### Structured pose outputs
---*---

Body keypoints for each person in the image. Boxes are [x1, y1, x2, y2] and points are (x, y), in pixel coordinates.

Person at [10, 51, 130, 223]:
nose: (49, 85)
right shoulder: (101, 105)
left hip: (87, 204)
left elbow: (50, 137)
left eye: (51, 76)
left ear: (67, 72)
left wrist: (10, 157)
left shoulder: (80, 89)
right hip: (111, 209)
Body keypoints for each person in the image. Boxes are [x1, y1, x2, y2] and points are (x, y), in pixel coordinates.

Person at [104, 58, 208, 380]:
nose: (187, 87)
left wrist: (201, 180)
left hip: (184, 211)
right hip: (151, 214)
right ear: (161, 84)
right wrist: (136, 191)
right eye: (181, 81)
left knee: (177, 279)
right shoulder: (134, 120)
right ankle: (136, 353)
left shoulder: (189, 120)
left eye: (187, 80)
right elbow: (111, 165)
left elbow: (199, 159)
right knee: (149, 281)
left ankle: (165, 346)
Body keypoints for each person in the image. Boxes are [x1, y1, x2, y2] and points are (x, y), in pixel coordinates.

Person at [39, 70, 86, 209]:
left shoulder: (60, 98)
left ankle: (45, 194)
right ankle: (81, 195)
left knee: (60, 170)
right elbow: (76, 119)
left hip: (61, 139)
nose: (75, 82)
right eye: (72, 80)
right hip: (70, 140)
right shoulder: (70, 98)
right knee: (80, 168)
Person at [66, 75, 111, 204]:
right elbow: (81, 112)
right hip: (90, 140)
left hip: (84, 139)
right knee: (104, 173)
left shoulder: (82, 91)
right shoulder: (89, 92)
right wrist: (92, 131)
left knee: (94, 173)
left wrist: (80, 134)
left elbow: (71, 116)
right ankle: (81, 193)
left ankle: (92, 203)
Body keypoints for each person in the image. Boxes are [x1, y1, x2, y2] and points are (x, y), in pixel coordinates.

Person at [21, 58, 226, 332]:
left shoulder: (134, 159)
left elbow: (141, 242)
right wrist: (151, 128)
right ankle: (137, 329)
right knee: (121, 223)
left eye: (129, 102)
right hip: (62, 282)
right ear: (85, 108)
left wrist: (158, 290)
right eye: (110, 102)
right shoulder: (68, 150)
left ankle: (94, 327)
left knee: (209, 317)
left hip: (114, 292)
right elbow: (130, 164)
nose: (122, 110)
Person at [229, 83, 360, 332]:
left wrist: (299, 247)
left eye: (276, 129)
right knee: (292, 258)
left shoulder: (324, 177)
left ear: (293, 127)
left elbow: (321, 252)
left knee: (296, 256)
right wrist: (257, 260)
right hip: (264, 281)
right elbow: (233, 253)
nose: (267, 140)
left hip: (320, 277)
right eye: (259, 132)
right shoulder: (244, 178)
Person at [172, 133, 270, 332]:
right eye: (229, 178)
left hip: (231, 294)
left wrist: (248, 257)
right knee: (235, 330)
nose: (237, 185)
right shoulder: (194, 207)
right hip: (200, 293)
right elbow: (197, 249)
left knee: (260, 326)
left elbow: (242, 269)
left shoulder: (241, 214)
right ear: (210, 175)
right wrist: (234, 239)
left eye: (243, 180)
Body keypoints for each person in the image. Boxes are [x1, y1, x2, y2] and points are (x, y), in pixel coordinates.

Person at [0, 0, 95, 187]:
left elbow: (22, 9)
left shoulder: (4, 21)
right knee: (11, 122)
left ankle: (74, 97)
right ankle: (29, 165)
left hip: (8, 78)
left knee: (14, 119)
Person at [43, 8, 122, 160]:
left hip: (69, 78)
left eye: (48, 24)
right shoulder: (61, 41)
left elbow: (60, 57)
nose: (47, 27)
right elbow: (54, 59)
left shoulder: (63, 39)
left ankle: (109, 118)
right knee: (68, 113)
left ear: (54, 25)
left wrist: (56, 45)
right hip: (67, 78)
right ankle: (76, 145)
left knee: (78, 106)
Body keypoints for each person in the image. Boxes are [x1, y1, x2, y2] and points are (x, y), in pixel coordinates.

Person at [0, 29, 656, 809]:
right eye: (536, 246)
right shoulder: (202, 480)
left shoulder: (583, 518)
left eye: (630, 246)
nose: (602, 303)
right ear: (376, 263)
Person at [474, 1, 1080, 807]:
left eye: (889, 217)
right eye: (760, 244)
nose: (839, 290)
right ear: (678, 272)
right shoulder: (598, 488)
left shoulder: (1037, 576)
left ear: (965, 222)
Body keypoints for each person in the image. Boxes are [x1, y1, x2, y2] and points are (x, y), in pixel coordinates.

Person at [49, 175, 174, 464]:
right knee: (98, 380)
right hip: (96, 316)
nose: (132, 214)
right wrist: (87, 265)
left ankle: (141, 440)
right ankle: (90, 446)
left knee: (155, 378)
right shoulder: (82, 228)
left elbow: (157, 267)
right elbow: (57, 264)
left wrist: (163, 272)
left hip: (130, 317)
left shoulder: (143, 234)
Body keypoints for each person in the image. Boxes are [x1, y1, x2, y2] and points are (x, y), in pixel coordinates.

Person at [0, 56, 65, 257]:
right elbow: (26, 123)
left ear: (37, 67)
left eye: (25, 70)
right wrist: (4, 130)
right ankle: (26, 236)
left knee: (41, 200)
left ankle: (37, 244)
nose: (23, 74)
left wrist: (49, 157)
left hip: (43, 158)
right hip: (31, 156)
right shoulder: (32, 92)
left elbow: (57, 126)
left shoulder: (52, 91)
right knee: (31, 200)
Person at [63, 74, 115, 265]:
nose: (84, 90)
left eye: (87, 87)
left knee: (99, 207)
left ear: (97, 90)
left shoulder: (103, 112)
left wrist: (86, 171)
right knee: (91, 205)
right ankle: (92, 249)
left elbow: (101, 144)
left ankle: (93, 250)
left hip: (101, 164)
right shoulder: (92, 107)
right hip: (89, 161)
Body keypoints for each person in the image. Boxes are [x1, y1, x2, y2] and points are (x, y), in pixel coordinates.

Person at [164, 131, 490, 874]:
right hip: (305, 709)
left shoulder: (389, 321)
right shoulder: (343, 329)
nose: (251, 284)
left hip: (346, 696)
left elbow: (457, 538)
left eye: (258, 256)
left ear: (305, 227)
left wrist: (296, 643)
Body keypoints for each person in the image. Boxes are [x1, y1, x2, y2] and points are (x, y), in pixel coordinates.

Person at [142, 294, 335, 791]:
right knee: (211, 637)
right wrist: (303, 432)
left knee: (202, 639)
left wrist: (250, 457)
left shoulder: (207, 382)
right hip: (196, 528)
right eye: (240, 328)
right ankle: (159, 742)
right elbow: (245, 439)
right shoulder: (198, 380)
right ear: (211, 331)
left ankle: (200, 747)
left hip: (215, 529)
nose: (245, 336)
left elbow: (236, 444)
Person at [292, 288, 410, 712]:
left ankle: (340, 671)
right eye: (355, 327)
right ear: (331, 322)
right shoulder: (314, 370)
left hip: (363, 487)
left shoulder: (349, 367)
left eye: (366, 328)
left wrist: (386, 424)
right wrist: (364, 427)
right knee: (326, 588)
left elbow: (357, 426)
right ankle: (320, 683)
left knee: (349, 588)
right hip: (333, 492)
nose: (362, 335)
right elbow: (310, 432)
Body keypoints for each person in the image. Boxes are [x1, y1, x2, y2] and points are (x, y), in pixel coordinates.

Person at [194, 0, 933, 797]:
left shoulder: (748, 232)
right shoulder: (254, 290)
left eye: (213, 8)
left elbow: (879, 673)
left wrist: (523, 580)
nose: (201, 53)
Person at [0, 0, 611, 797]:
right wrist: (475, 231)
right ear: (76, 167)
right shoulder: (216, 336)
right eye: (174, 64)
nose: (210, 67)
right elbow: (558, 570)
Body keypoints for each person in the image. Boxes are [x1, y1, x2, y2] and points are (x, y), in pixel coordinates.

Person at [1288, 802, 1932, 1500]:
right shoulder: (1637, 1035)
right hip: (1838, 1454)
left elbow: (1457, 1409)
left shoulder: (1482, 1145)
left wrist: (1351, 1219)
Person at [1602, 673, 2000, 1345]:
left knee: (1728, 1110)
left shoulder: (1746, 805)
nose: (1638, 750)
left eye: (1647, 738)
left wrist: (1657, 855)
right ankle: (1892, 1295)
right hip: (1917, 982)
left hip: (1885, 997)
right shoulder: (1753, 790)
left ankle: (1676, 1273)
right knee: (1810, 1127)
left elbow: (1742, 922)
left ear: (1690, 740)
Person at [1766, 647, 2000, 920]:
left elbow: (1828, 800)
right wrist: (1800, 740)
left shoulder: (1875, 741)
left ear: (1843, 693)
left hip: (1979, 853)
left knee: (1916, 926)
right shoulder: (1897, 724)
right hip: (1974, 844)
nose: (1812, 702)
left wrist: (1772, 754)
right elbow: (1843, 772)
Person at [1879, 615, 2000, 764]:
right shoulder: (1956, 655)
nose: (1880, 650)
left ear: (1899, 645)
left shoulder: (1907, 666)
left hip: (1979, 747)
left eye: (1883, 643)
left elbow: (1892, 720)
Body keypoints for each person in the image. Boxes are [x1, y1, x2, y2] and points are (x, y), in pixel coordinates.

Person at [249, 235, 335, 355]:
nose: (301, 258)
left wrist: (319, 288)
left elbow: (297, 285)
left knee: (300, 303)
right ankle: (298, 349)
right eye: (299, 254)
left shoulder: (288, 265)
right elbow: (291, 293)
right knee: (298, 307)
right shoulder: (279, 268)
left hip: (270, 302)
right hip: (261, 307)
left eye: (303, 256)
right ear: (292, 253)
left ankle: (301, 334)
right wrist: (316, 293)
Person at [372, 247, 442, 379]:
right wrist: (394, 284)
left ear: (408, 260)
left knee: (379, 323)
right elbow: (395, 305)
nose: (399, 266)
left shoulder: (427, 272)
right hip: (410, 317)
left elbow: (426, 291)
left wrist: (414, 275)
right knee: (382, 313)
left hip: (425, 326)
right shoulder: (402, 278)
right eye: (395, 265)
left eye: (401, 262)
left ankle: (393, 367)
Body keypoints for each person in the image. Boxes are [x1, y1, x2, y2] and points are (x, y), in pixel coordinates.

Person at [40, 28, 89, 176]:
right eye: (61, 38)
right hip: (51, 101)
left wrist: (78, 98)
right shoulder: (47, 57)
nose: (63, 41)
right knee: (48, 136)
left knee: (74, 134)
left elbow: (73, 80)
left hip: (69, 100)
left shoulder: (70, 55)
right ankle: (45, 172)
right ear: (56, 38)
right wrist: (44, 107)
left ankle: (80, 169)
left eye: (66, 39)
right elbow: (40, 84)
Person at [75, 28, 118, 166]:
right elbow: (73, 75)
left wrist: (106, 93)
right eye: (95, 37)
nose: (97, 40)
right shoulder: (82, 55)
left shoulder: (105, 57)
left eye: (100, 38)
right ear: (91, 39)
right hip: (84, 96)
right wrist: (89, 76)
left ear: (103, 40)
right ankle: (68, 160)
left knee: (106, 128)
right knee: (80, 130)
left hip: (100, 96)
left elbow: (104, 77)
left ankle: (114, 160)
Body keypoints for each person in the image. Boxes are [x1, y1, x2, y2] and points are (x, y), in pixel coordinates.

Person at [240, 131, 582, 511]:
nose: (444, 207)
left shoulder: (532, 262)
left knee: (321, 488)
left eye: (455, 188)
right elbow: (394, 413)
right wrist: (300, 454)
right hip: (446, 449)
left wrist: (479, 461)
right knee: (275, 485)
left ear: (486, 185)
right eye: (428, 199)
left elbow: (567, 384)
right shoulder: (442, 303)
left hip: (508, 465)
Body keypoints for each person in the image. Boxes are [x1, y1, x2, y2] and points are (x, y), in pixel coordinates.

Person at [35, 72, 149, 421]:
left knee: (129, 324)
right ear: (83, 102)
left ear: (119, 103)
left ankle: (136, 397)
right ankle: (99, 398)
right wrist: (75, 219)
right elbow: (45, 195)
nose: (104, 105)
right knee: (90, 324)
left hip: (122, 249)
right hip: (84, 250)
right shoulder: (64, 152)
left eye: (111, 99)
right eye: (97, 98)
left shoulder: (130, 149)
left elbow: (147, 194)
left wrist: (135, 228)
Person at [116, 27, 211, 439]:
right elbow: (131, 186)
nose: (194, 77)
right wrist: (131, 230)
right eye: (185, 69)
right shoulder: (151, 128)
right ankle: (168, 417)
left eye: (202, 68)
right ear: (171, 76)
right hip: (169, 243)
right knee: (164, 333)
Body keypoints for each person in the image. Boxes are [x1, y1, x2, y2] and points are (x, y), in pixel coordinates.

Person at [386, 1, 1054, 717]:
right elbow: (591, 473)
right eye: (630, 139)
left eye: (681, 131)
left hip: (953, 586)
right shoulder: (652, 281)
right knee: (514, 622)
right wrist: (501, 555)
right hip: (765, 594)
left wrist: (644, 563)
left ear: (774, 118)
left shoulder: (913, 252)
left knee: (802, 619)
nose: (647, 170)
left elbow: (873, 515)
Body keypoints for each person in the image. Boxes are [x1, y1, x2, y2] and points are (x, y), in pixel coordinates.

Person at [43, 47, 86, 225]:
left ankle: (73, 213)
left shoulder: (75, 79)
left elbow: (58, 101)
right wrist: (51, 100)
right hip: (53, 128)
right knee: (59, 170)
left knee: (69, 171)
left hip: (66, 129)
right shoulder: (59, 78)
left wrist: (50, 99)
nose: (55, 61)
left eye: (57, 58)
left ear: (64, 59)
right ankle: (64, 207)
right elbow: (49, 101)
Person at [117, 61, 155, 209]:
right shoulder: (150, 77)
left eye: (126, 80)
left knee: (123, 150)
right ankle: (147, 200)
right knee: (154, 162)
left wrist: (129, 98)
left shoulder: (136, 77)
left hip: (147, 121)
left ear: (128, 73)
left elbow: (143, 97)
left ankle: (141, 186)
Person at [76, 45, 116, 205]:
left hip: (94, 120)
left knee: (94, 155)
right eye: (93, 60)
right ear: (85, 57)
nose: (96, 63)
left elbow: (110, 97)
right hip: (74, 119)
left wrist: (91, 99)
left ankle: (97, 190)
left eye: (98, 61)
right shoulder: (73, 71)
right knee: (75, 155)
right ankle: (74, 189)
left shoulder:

---*---

### TASK DESCRIPTION
Return exactly what appears above, from the first line of the entries to the line with "right hip: (264, 281)", inclusive.

### EXPECTED OUTPUT
Body keypoints for each person in the image. Boxes are [x1, y1, x2, y2] and points are (x, y), in pixel coordinates.

Person at [10, 51, 130, 223]:
nose: (49, 85)
right shoulder: (101, 105)
left hip: (87, 204)
left elbow: (50, 137)
left eye: (51, 76)
left ear: (67, 72)
left wrist: (10, 157)
left shoulder: (80, 89)
right hip: (111, 209)
Body keypoints for each person in the image. Boxes are [x1, y1, x2, y2] and points are (x, y), in pixel coordinates.

Person at [104, 58, 208, 380]:
nose: (187, 87)
left wrist: (201, 180)
left hip: (184, 211)
right hip: (151, 214)
right ear: (161, 84)
right wrist: (136, 191)
right eye: (181, 81)
left knee: (177, 279)
right shoulder: (134, 120)
right ankle: (136, 353)
left shoulder: (189, 120)
left eye: (187, 80)
right elbow: (111, 165)
left elbow: (199, 159)
right knee: (149, 281)
left ankle: (165, 346)
Body keypoints for each person in the image. Boxes are [x1, y1, x2, y2] and points are (x, y), in pixel coordinates.

Person at [39, 70, 86, 209]:
left shoulder: (60, 98)
left ankle: (45, 194)
right ankle: (81, 195)
left knee: (60, 170)
right elbow: (76, 119)
left hip: (61, 139)
nose: (75, 82)
right eye: (72, 80)
right hip: (70, 140)
right shoulder: (70, 98)
right knee: (80, 168)
Person at [66, 75, 111, 204]:
right elbow: (81, 112)
right hip: (90, 140)
left hip: (84, 139)
right knee: (104, 173)
left shoulder: (82, 91)
right shoulder: (89, 92)
right wrist: (92, 131)
left knee: (94, 173)
left wrist: (80, 134)
left elbow: (71, 116)
right ankle: (81, 193)
left ankle: (92, 203)
Body keypoints for each person in the image. Boxes are [x1, y1, x2, y2] and points are (x, y), in pixel coordinates.

Person at [21, 58, 226, 332]:
left shoulder: (134, 159)
left elbow: (141, 242)
right wrist: (151, 128)
right ankle: (137, 329)
right knee: (121, 223)
left eye: (129, 102)
right hip: (62, 282)
right ear: (85, 108)
left wrist: (158, 290)
right eye: (110, 102)
right shoulder: (68, 150)
left ankle: (94, 327)
left knee: (209, 317)
left hip: (114, 292)
right elbow: (130, 164)
nose: (122, 110)
Person at [229, 83, 360, 332]:
left wrist: (299, 247)
left eye: (276, 129)
right knee: (292, 258)
left shoulder: (324, 177)
left ear: (293, 127)
left elbow: (321, 252)
left knee: (296, 256)
right wrist: (257, 260)
right hip: (264, 281)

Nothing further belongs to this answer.